From: Alain LaBont\i SCT (alb@riq.qc.ca)
Date: Thu Jul 03 1997 - 08:34:20 EDT


A 09:37 02/07/97 -0400, Chris Lilley a écrit :

>
>[...]
>
>> http://www.indigo.ie/egt/standards/iso8859/latin00.html
>>
>
>8 bit character sets of course have their place, as efficient encodings
>for transferring HTML documents. Document processing happens in the document
>character set, which for HTML is 10646. Provided the character set is
>correctly indicated, there is no problem with using an 8bit encoding if
>an entire document happens to fit into a small character repertoire.
>
>[...]
>
>On viewing the source I discovered illegal numeric character references
>
>> support French fully are " œ ", "
>> Π" and " ٠".
>
>The document character set for HTML is 10646, thus all numeric character
>references refer to this regardless of the character encoding used to
>transmit the document. This document is unlabelled, so in accordance with
>the HTTP specification is assumed to be in ISO-8859-1. The thre NCRs do
>not refer to printable characters, but to the C1 control characters.
>
>I deduce that the document was written on a Windows machine and that the
>character set was CP-1252. To quote from Chris Wendt of Microsoft:
>
>> Microsoft Windows platforms use Code Page 1252 to display Latin-1 text
>> such as HTML pages.
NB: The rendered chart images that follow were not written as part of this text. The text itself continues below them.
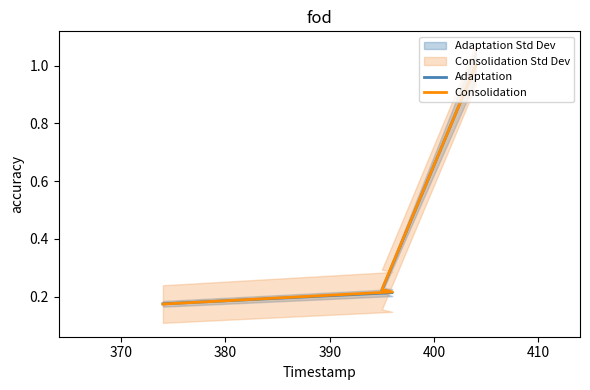

What is the average value of the Consolidation series?

0.4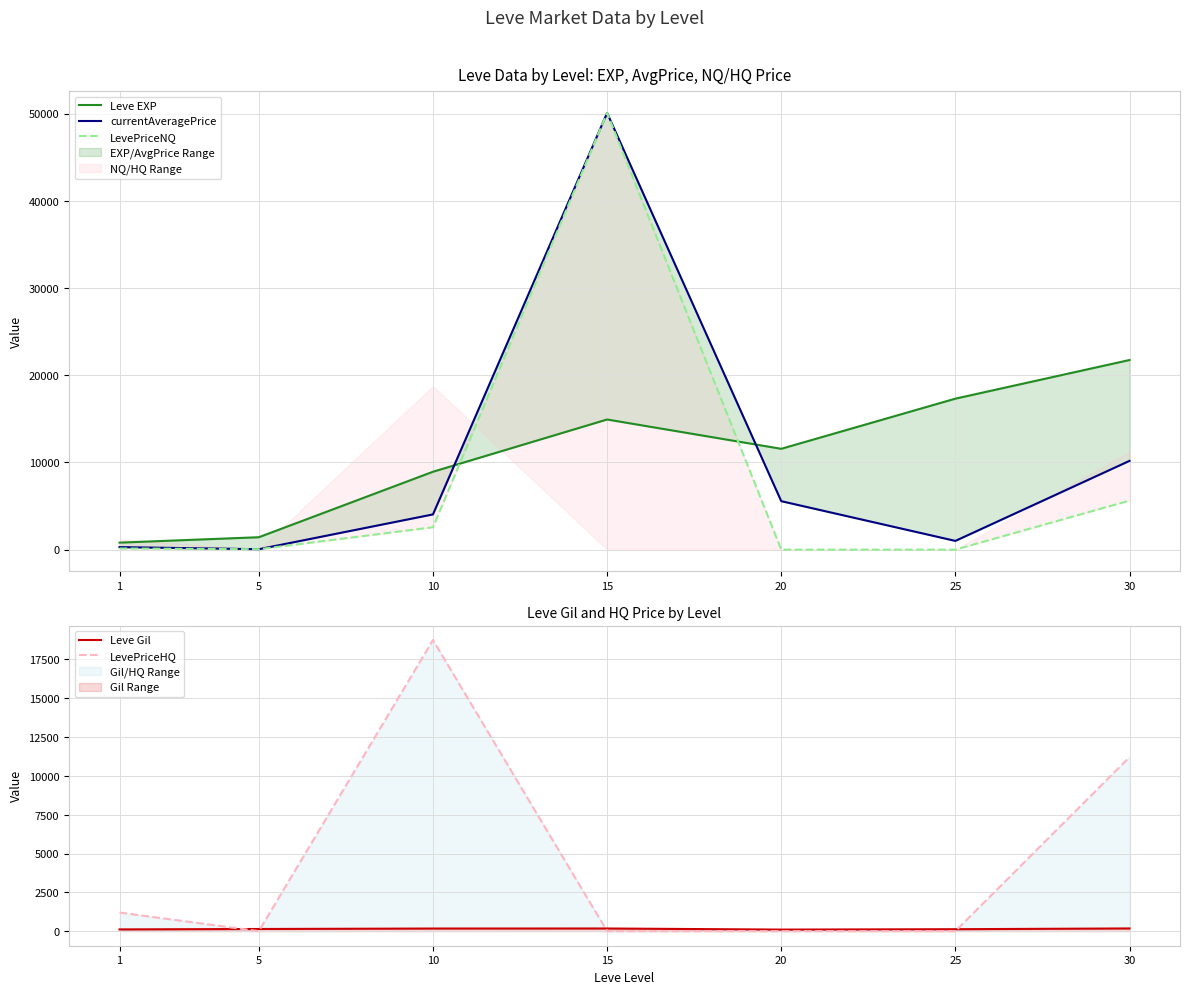

Which series changed the most between 15 and 25?

LevePriceNQ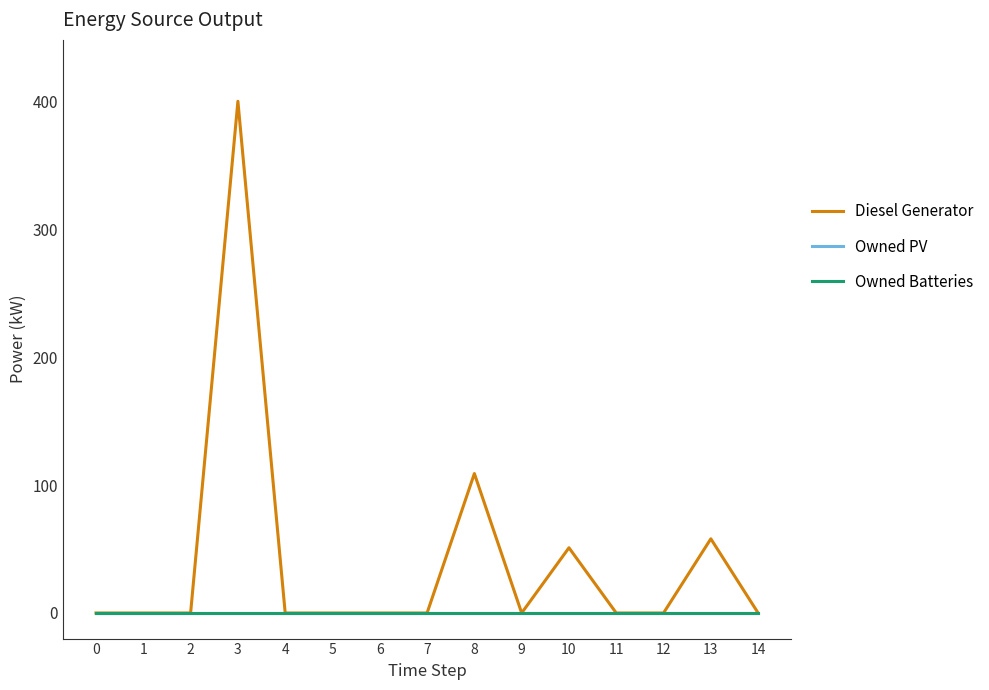

True or false: Diesel Generator has more than 2 interior local peaks.

True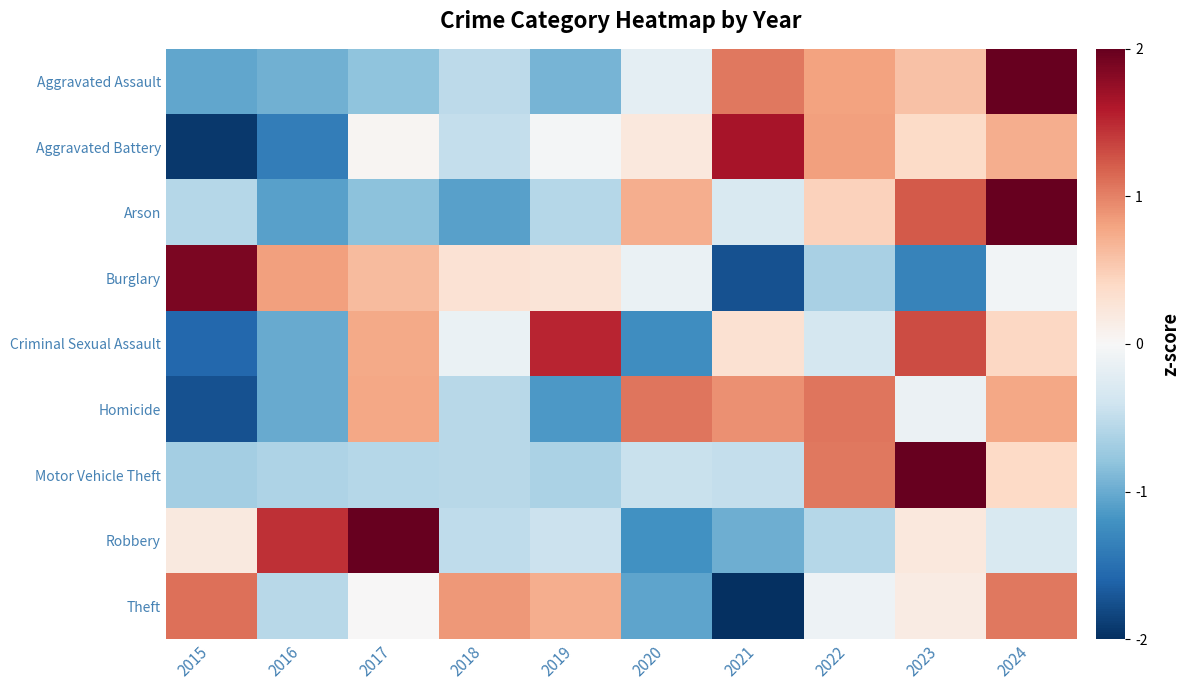

Reading left to right, extract all data points from this chart.

Aggravated Assault: 2015=-1.0	2016=-1.0	2017=-0.8	2018=-0.5	2019=-0.9	2020=-0.2	2021=1.1	2022=0.8	2023=0.6	2024=2.0
Aggravated Battery: 2015=-1.9	2016=-1.4	2017=0.0	2018=-0.5	2019=-0.0	2020=0.2	2021=1.6	2022=0.8	2023=0.4	2024=0.7
Arson: 2015=-0.6	2016=-1.1	2017=-0.8	2018=-1.1	2019=-0.6	2020=0.7	2021=-0.3	2022=0.5	2023=1.2	2024=2.0
Burglary: 2015=1.9	2016=0.8	2017=0.6	2018=0.3	2019=0.3	2020=-0.1	2021=-1.7	2022=-0.6	2023=-1.3	2024=-0.0
Criminal Sexual Assault: 2015=-1.6	2016=-1.0	2017=0.8	2018=-0.1	2019=1.5	2020=-1.2	2021=0.3	2022=-0.4	2023=1.3	2024=0.4
Homicide: 2015=-1.7	2016=-1.0	2017=0.8	2018=-0.6	2019=-1.2	2020=1.1	2021=0.9	2022=1.1	2023=-0.1	2024=0.8
Motor Vehicle Theft: 2015=-0.7	2016=-0.6	2017=-0.6	2018=-0.6	2019=-0.6	2020=-0.4	2021=-0.5	2022=1.1	2023=2.5	2024=0.4
Robbery: 2015=0.2	2016=1.5	2017=2.1	2018=-0.5	2019=-0.4	2020=-1.2	2021=-1.0	2022=-0.6	2023=0.2	2024=-0.3
Theft: 2015=1.1	2016=-0.6	2017=0.0	2018=0.9	2019=0.7	2020=-1.1	2021=-2.2	2022=-0.1	2023=0.2	2024=1.1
This character set contains graphics characters in
>> the C1 control area. Problems arise when document authors or
>> authoring systems use these extra characters while still labelling the
>> page as Latin-1. Problems also arise when numeric entity references are
>> generated in the C1 zone, because numeric entity references are
>> resolved relative to the document character set (Unicode) rather than
>> relative to the character encoding used for a particular document.

[Alain] :
You got a nice illustration of the problem we're trying to solve and that I
am confident we will solve it.

We modified that "Latin 0" proposal Wednesday night before we hold the
SC2/WG3 meeting and SC2 Plenary later on this week and next week. Apart
from the EURO, the French ligatures OE, the upper case Y DIARESEIS, the
missing characters for full support of Finnish in Latin 1 (a language
which, like French, was supposed to be covered fully but which was not)
will be added in this new Latin table intended to replace Latin 1 in 5
years at the latest during parallel transition to UNICODE, of course (and,
importantly, as a standard reference for private codes like EBCDIC code
tables on main frames to allow full platform range character integrity).
Btw the missing Finnish characters are upper case and lower case S CARON
and Z CARON.

The proposal was initially a joint France-Canada proposal. It is now
officially a France-Canada-Finland-Ireland-Denmark proposal. Other
countries' support is very likely as per the atmosphere that reigns in
corridors here.

It remains a table intended for use for Western European languages. There
could have been competition between other languages if we had tried to add
2 other characters and therefore we stopped there. It is limited to
correcting current problems internal to Latin 1, taking the opportunity of
the urgent EURO SYMBOL support for making the change (a problem not to be
underestimated in all its implications, human, economical, technical and
psychological, considered in Europe as important as the YEAR 2000 transition).